There is good news coming from Haditha too, even as accidently reported on CNN:
There’s been a lot of progress in Haditha, and I’ve been going back there pretty much for a year and a half. My last trip was a month before this incident. And Haditha, at the beginning of 2005 was very violent. U.S. troops would not even enter the city. And little by little, after a series of operations, and finally the last operation was before the operation in Haditha, a certain amount of stability was brought to the area, of course, that is stability on the Iraq barometer of stability. But it’s all relative. And they have brought the city under control to a certain degree, and they have set up fixed bases, both Iraqi and U.S. Army fixed bases to try and build up this relationship with the civilians. They have started the process of trying to clean the city of these roadside bombs that were just about everywhere, and trying to do these sweeping operations to clear out the city of insurgents and bring a certain amount of stability to it.
There is a good Marine Corps Times article on Staf Sgt. Wuterich (a more personal side). On an editorial note, it seems to me that it is entirely consistent that unarmed non-combatants were begging for their lives, while at the same time Marines were shooting (with the Marines being innocent of murder). The reports are consistent that the insurgents used the women and children as human shields.
The Washington Post reports from a lawyer of one of the Marines that:
“There’s a ton of information that isn’t out there yet,” said one lawyer, who, like the others, would speak only on the condition of anonymity because a potential client has not been charged. The radio message traffic, he said, will provide a different view of the incident than has been presented by Rep. John P. Murtha (D-Pa.) and other members of Congress. For example, he said, contrary to Murtha’s account, it will show that the Marines came under small-arms fire after the roadside explosion.
Finally, there is still something very wrong and inconsistent with this whole picture. The Washington Post reported on May 27 that:
“A U.S. Marine and 15 civilians were killed yesterday from the blast of a roadside bomb in Haditha. Immediately following the bombing, gunmen attacked the convoy with small arms fire. Iraqi army soldiers and Marines returned fire, killing eight insurgents and wounding another.”

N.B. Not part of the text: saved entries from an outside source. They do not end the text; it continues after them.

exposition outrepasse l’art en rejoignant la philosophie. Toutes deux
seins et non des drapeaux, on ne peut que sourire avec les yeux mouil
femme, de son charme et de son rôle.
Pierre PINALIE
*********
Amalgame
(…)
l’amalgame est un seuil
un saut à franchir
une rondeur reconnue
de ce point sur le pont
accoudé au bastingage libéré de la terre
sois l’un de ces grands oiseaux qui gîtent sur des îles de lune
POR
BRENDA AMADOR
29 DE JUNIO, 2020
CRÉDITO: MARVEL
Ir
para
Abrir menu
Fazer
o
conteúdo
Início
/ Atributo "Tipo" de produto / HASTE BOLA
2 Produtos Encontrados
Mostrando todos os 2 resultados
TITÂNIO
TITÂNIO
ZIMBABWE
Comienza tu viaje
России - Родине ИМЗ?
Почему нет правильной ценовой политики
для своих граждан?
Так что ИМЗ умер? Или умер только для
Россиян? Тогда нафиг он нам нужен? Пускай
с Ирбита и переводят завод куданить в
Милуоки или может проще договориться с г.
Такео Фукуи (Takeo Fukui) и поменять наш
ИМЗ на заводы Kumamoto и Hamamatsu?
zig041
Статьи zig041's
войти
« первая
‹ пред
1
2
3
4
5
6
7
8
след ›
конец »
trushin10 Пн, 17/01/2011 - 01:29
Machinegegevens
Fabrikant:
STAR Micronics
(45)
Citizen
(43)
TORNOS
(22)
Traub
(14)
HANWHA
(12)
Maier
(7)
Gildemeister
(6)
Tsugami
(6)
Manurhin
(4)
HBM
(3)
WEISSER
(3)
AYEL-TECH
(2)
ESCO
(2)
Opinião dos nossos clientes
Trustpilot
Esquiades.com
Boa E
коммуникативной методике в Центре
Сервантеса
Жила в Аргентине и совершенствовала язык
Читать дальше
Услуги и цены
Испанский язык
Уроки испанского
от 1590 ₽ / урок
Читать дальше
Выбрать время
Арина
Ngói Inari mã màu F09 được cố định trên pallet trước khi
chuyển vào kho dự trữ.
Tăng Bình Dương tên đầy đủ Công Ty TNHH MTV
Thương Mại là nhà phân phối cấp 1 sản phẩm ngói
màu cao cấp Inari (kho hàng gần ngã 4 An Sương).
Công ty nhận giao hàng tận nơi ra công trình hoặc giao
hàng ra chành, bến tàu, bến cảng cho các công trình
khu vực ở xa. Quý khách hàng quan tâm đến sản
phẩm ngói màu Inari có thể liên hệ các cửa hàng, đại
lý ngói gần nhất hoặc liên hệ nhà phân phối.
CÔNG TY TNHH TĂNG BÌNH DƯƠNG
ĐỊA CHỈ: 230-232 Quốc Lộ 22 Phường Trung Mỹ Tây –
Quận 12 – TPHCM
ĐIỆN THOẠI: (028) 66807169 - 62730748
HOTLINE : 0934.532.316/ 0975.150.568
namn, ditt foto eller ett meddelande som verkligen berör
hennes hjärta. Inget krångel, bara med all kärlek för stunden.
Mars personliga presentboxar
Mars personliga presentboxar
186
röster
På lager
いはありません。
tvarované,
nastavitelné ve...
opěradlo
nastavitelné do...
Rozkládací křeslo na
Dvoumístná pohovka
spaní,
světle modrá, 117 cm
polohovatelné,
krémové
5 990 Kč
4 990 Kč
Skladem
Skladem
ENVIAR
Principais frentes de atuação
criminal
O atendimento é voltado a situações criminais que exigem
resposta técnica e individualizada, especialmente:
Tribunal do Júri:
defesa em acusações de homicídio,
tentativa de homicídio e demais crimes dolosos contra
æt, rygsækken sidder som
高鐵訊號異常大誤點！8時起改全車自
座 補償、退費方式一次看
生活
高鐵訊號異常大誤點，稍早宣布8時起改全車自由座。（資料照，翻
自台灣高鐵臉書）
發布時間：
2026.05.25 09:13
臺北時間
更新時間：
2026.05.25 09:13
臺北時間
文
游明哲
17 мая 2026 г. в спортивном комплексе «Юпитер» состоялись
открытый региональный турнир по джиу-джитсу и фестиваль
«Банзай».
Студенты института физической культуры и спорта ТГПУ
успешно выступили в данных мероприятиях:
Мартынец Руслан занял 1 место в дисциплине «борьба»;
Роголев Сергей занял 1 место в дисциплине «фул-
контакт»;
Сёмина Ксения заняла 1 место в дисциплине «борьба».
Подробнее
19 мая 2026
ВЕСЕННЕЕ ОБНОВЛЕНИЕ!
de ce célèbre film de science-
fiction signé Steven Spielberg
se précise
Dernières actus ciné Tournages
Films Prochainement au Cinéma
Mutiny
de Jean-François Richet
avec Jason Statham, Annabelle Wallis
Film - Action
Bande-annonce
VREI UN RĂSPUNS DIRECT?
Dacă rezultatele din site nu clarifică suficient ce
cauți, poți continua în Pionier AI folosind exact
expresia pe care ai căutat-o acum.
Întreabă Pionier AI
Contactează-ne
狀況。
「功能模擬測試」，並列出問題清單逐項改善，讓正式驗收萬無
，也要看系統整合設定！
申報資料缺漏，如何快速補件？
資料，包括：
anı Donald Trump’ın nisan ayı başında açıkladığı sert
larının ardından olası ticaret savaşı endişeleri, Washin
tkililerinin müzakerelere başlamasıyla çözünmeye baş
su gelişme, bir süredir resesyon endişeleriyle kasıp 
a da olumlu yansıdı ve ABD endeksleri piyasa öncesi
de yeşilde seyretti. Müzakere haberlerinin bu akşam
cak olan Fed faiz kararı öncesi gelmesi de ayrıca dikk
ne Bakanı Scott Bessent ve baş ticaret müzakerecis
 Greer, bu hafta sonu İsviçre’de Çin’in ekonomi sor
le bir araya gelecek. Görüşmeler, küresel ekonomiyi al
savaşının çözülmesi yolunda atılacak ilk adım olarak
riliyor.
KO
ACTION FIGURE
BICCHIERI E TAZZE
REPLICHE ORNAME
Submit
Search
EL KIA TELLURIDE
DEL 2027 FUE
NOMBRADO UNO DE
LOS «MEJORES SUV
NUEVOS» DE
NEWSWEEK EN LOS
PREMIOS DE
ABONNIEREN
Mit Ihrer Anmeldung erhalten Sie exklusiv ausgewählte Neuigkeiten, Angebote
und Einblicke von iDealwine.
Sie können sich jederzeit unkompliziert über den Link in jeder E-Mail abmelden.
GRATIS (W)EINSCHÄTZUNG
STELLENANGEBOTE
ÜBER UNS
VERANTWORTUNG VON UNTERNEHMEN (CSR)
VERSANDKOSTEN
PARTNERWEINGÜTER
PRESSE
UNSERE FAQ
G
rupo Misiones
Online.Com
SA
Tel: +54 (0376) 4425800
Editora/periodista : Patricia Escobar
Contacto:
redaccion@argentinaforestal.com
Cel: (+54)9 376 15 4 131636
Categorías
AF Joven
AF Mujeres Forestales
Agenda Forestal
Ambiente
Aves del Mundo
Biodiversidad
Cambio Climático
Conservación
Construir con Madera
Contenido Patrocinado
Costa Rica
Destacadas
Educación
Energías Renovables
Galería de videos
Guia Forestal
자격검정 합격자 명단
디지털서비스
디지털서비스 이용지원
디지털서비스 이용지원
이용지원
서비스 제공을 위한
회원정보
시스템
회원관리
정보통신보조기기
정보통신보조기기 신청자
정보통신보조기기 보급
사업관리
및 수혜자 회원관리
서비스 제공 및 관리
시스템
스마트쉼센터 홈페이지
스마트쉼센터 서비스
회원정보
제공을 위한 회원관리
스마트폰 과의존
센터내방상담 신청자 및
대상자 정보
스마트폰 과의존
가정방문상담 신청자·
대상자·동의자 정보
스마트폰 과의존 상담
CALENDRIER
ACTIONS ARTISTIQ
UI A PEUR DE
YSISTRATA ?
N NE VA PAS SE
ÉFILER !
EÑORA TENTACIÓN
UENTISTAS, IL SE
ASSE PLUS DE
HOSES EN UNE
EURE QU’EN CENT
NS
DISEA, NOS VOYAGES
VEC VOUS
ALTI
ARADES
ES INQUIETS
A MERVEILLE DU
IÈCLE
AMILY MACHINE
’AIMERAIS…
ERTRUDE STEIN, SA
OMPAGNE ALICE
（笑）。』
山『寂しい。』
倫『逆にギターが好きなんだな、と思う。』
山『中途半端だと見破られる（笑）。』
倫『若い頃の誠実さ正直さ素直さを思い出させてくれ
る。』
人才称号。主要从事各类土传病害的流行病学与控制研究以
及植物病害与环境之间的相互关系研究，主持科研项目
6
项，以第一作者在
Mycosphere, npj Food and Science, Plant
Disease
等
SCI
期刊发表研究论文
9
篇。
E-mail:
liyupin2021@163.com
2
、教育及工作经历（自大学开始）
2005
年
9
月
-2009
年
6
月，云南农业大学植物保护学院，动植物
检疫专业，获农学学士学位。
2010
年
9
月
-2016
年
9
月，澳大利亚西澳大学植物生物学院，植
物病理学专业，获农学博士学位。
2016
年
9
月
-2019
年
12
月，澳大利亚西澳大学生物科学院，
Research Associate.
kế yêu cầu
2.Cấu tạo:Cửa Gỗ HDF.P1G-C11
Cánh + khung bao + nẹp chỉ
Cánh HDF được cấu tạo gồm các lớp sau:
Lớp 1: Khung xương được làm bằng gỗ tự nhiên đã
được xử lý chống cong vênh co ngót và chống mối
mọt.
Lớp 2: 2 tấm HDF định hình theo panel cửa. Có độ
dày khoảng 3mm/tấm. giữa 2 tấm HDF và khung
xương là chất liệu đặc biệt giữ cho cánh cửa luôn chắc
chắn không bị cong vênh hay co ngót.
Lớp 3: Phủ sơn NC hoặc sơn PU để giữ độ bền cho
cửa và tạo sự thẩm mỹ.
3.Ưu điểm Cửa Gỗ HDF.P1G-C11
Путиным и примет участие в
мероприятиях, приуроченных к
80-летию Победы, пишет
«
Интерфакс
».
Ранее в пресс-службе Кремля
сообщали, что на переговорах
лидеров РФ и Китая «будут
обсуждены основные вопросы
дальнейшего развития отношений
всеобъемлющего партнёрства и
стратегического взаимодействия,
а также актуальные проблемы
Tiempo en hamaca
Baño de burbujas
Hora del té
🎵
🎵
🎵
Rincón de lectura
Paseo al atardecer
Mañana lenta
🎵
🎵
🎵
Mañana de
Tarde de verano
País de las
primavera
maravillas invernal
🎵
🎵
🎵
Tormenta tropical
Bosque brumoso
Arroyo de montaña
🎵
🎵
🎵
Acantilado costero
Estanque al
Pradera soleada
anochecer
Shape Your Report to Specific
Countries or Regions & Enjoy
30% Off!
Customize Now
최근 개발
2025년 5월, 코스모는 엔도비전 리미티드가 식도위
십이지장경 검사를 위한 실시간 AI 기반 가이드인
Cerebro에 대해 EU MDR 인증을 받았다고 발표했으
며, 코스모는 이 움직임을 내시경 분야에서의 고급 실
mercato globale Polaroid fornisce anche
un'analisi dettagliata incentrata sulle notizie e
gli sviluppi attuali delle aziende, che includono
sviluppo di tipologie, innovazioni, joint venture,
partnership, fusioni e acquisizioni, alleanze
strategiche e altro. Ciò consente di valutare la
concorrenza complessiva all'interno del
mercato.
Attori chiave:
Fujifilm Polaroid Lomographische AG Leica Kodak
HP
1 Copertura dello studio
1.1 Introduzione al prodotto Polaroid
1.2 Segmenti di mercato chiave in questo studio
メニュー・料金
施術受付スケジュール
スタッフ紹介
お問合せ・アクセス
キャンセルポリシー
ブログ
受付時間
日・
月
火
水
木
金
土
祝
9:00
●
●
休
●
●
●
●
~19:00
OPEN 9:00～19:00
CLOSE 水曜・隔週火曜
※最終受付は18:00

Did you know that 15 civilians were also killed in this IED blast? I have seen this reported only in the Washington Post. Further, did you know that Iraqi soldiers were with the Marines? Additionally, this story is consistent with the other reports of an intense fire fight. Strangely inconsistent with this account is the statement of one Iraqi:
In the first minutes after the shock of the blast, residents said, silence reigned on the street of walled courtyards, brick homes and tiny palm groves. Marines appeared stunned, or purposeful, as they moved around the burning Humvee, witnesses said.
Then one of the Marines took charge and began shouting, said Fahmi, who was watching from his roof. Fahmi said he saw the Marine direct other Marines into the house closest to the blast, about 50 yards away.
Hmmm. Either there was a fire fight or “silence reigned.” Which is it? Logic says that it cannot be both.